**DIRECTIONS**
(a) In the sentiment analysis tool text, what is the name of the new annotation set that receives copies of all annotations from the Default set?
(b) Pick up the sentiment analysis tool text after its final sentence and keep writing.

***** TEXT *****

Generic Sentiment Analysis Tool

1. Introduction

The generic opinion mining application is designed to perform generic opinion mining on texts that have been pre-processed with entities, terms or events (or all 3). It cannot be run stand-alone. You can use it with e.g. ANNIE, TwitIE, TermRaider, or your own application, which must be run first to generate the necessary annotations.

Note: the application copies all annotations from the Default annotation set into a new annotation set "Sentiment". This means that any previous annotations created must be in the Default annotation set. To change this, just edit the parameters of the Annotation Transfer PR at the beginning of the app.

2. What the App Does

It annotates sentiment over a single sentence and also over a document or other collection of sentences (see the section on Sentiment Averaging). It also annotates opinion authors and targets where present, and annotates emotions as well as positive/negative sentiment.

***** RECORDED INFORMATION *****

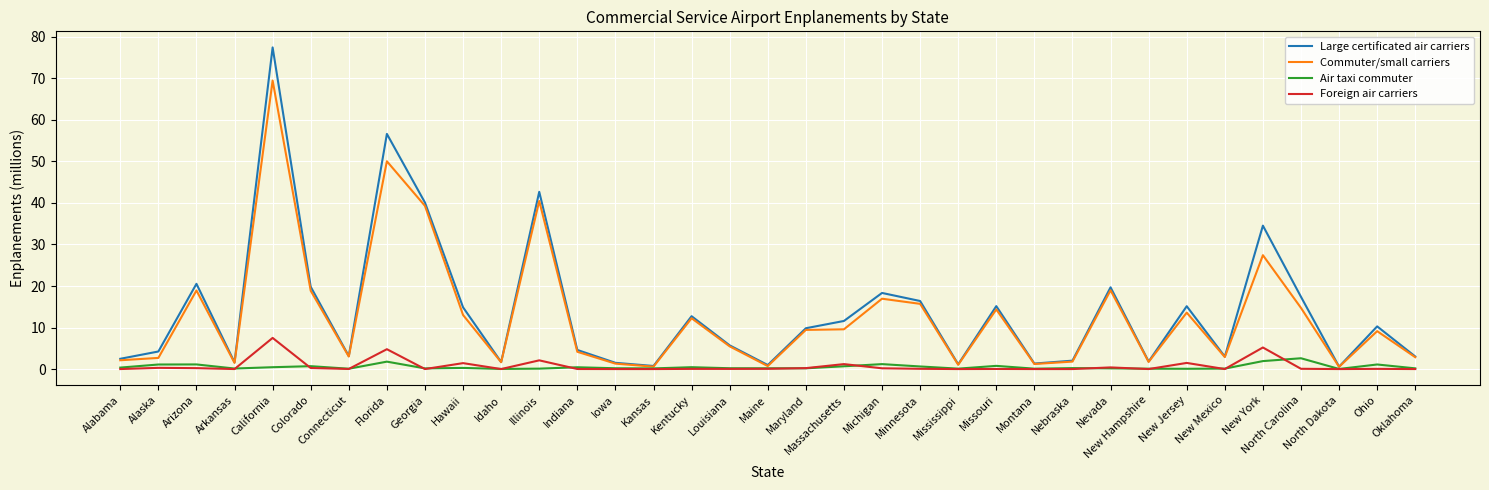

What is the greatest value displayed?

77.5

*****

**OUTPUTS FOR THE TASKS**
(a) "Sentiment"

(b)
3. Sentiment Targets

Sentiments are typically created based on entities, terms or events as the targets. The way a sentiment-target combination is found can be changed in the sentiment_target JAPE rule (in the opinion mining grammar PR). Possible opinion targets are annotated as CandidateTarget. By default, an Annotation Set Transfer PR called "configure target type" lets you convert existing annotations from a previous app (e.g. Terms, or Person/Location/Organization annotations from ANNIE or TwitIE) into CandidateTarget annotations. Any annotation type(s) can therefore be used as possible targets (though this set is then refined later).

Note that there is also a grammar file called sentiment_target_general.jape, which incorporates some extra high-precision rules to the standard opinion mining rules. However, these use standard NPs as targets, and supercede the main more generic patterns (found in sentiment_target.jape). The rules include constructions like "NP sentiment-verb NP" and "NP verb Sentiment" (e.g. "John likes porcupines" would produce a positive sentiment with "porcupines" as the target. If this is not desired, these rules can be turned off by simply commenting out or removing from the opinion mining grammar the JAPE rule file sentimenttargetgeneral.jape. However, they have been found to be quite successful in experiments.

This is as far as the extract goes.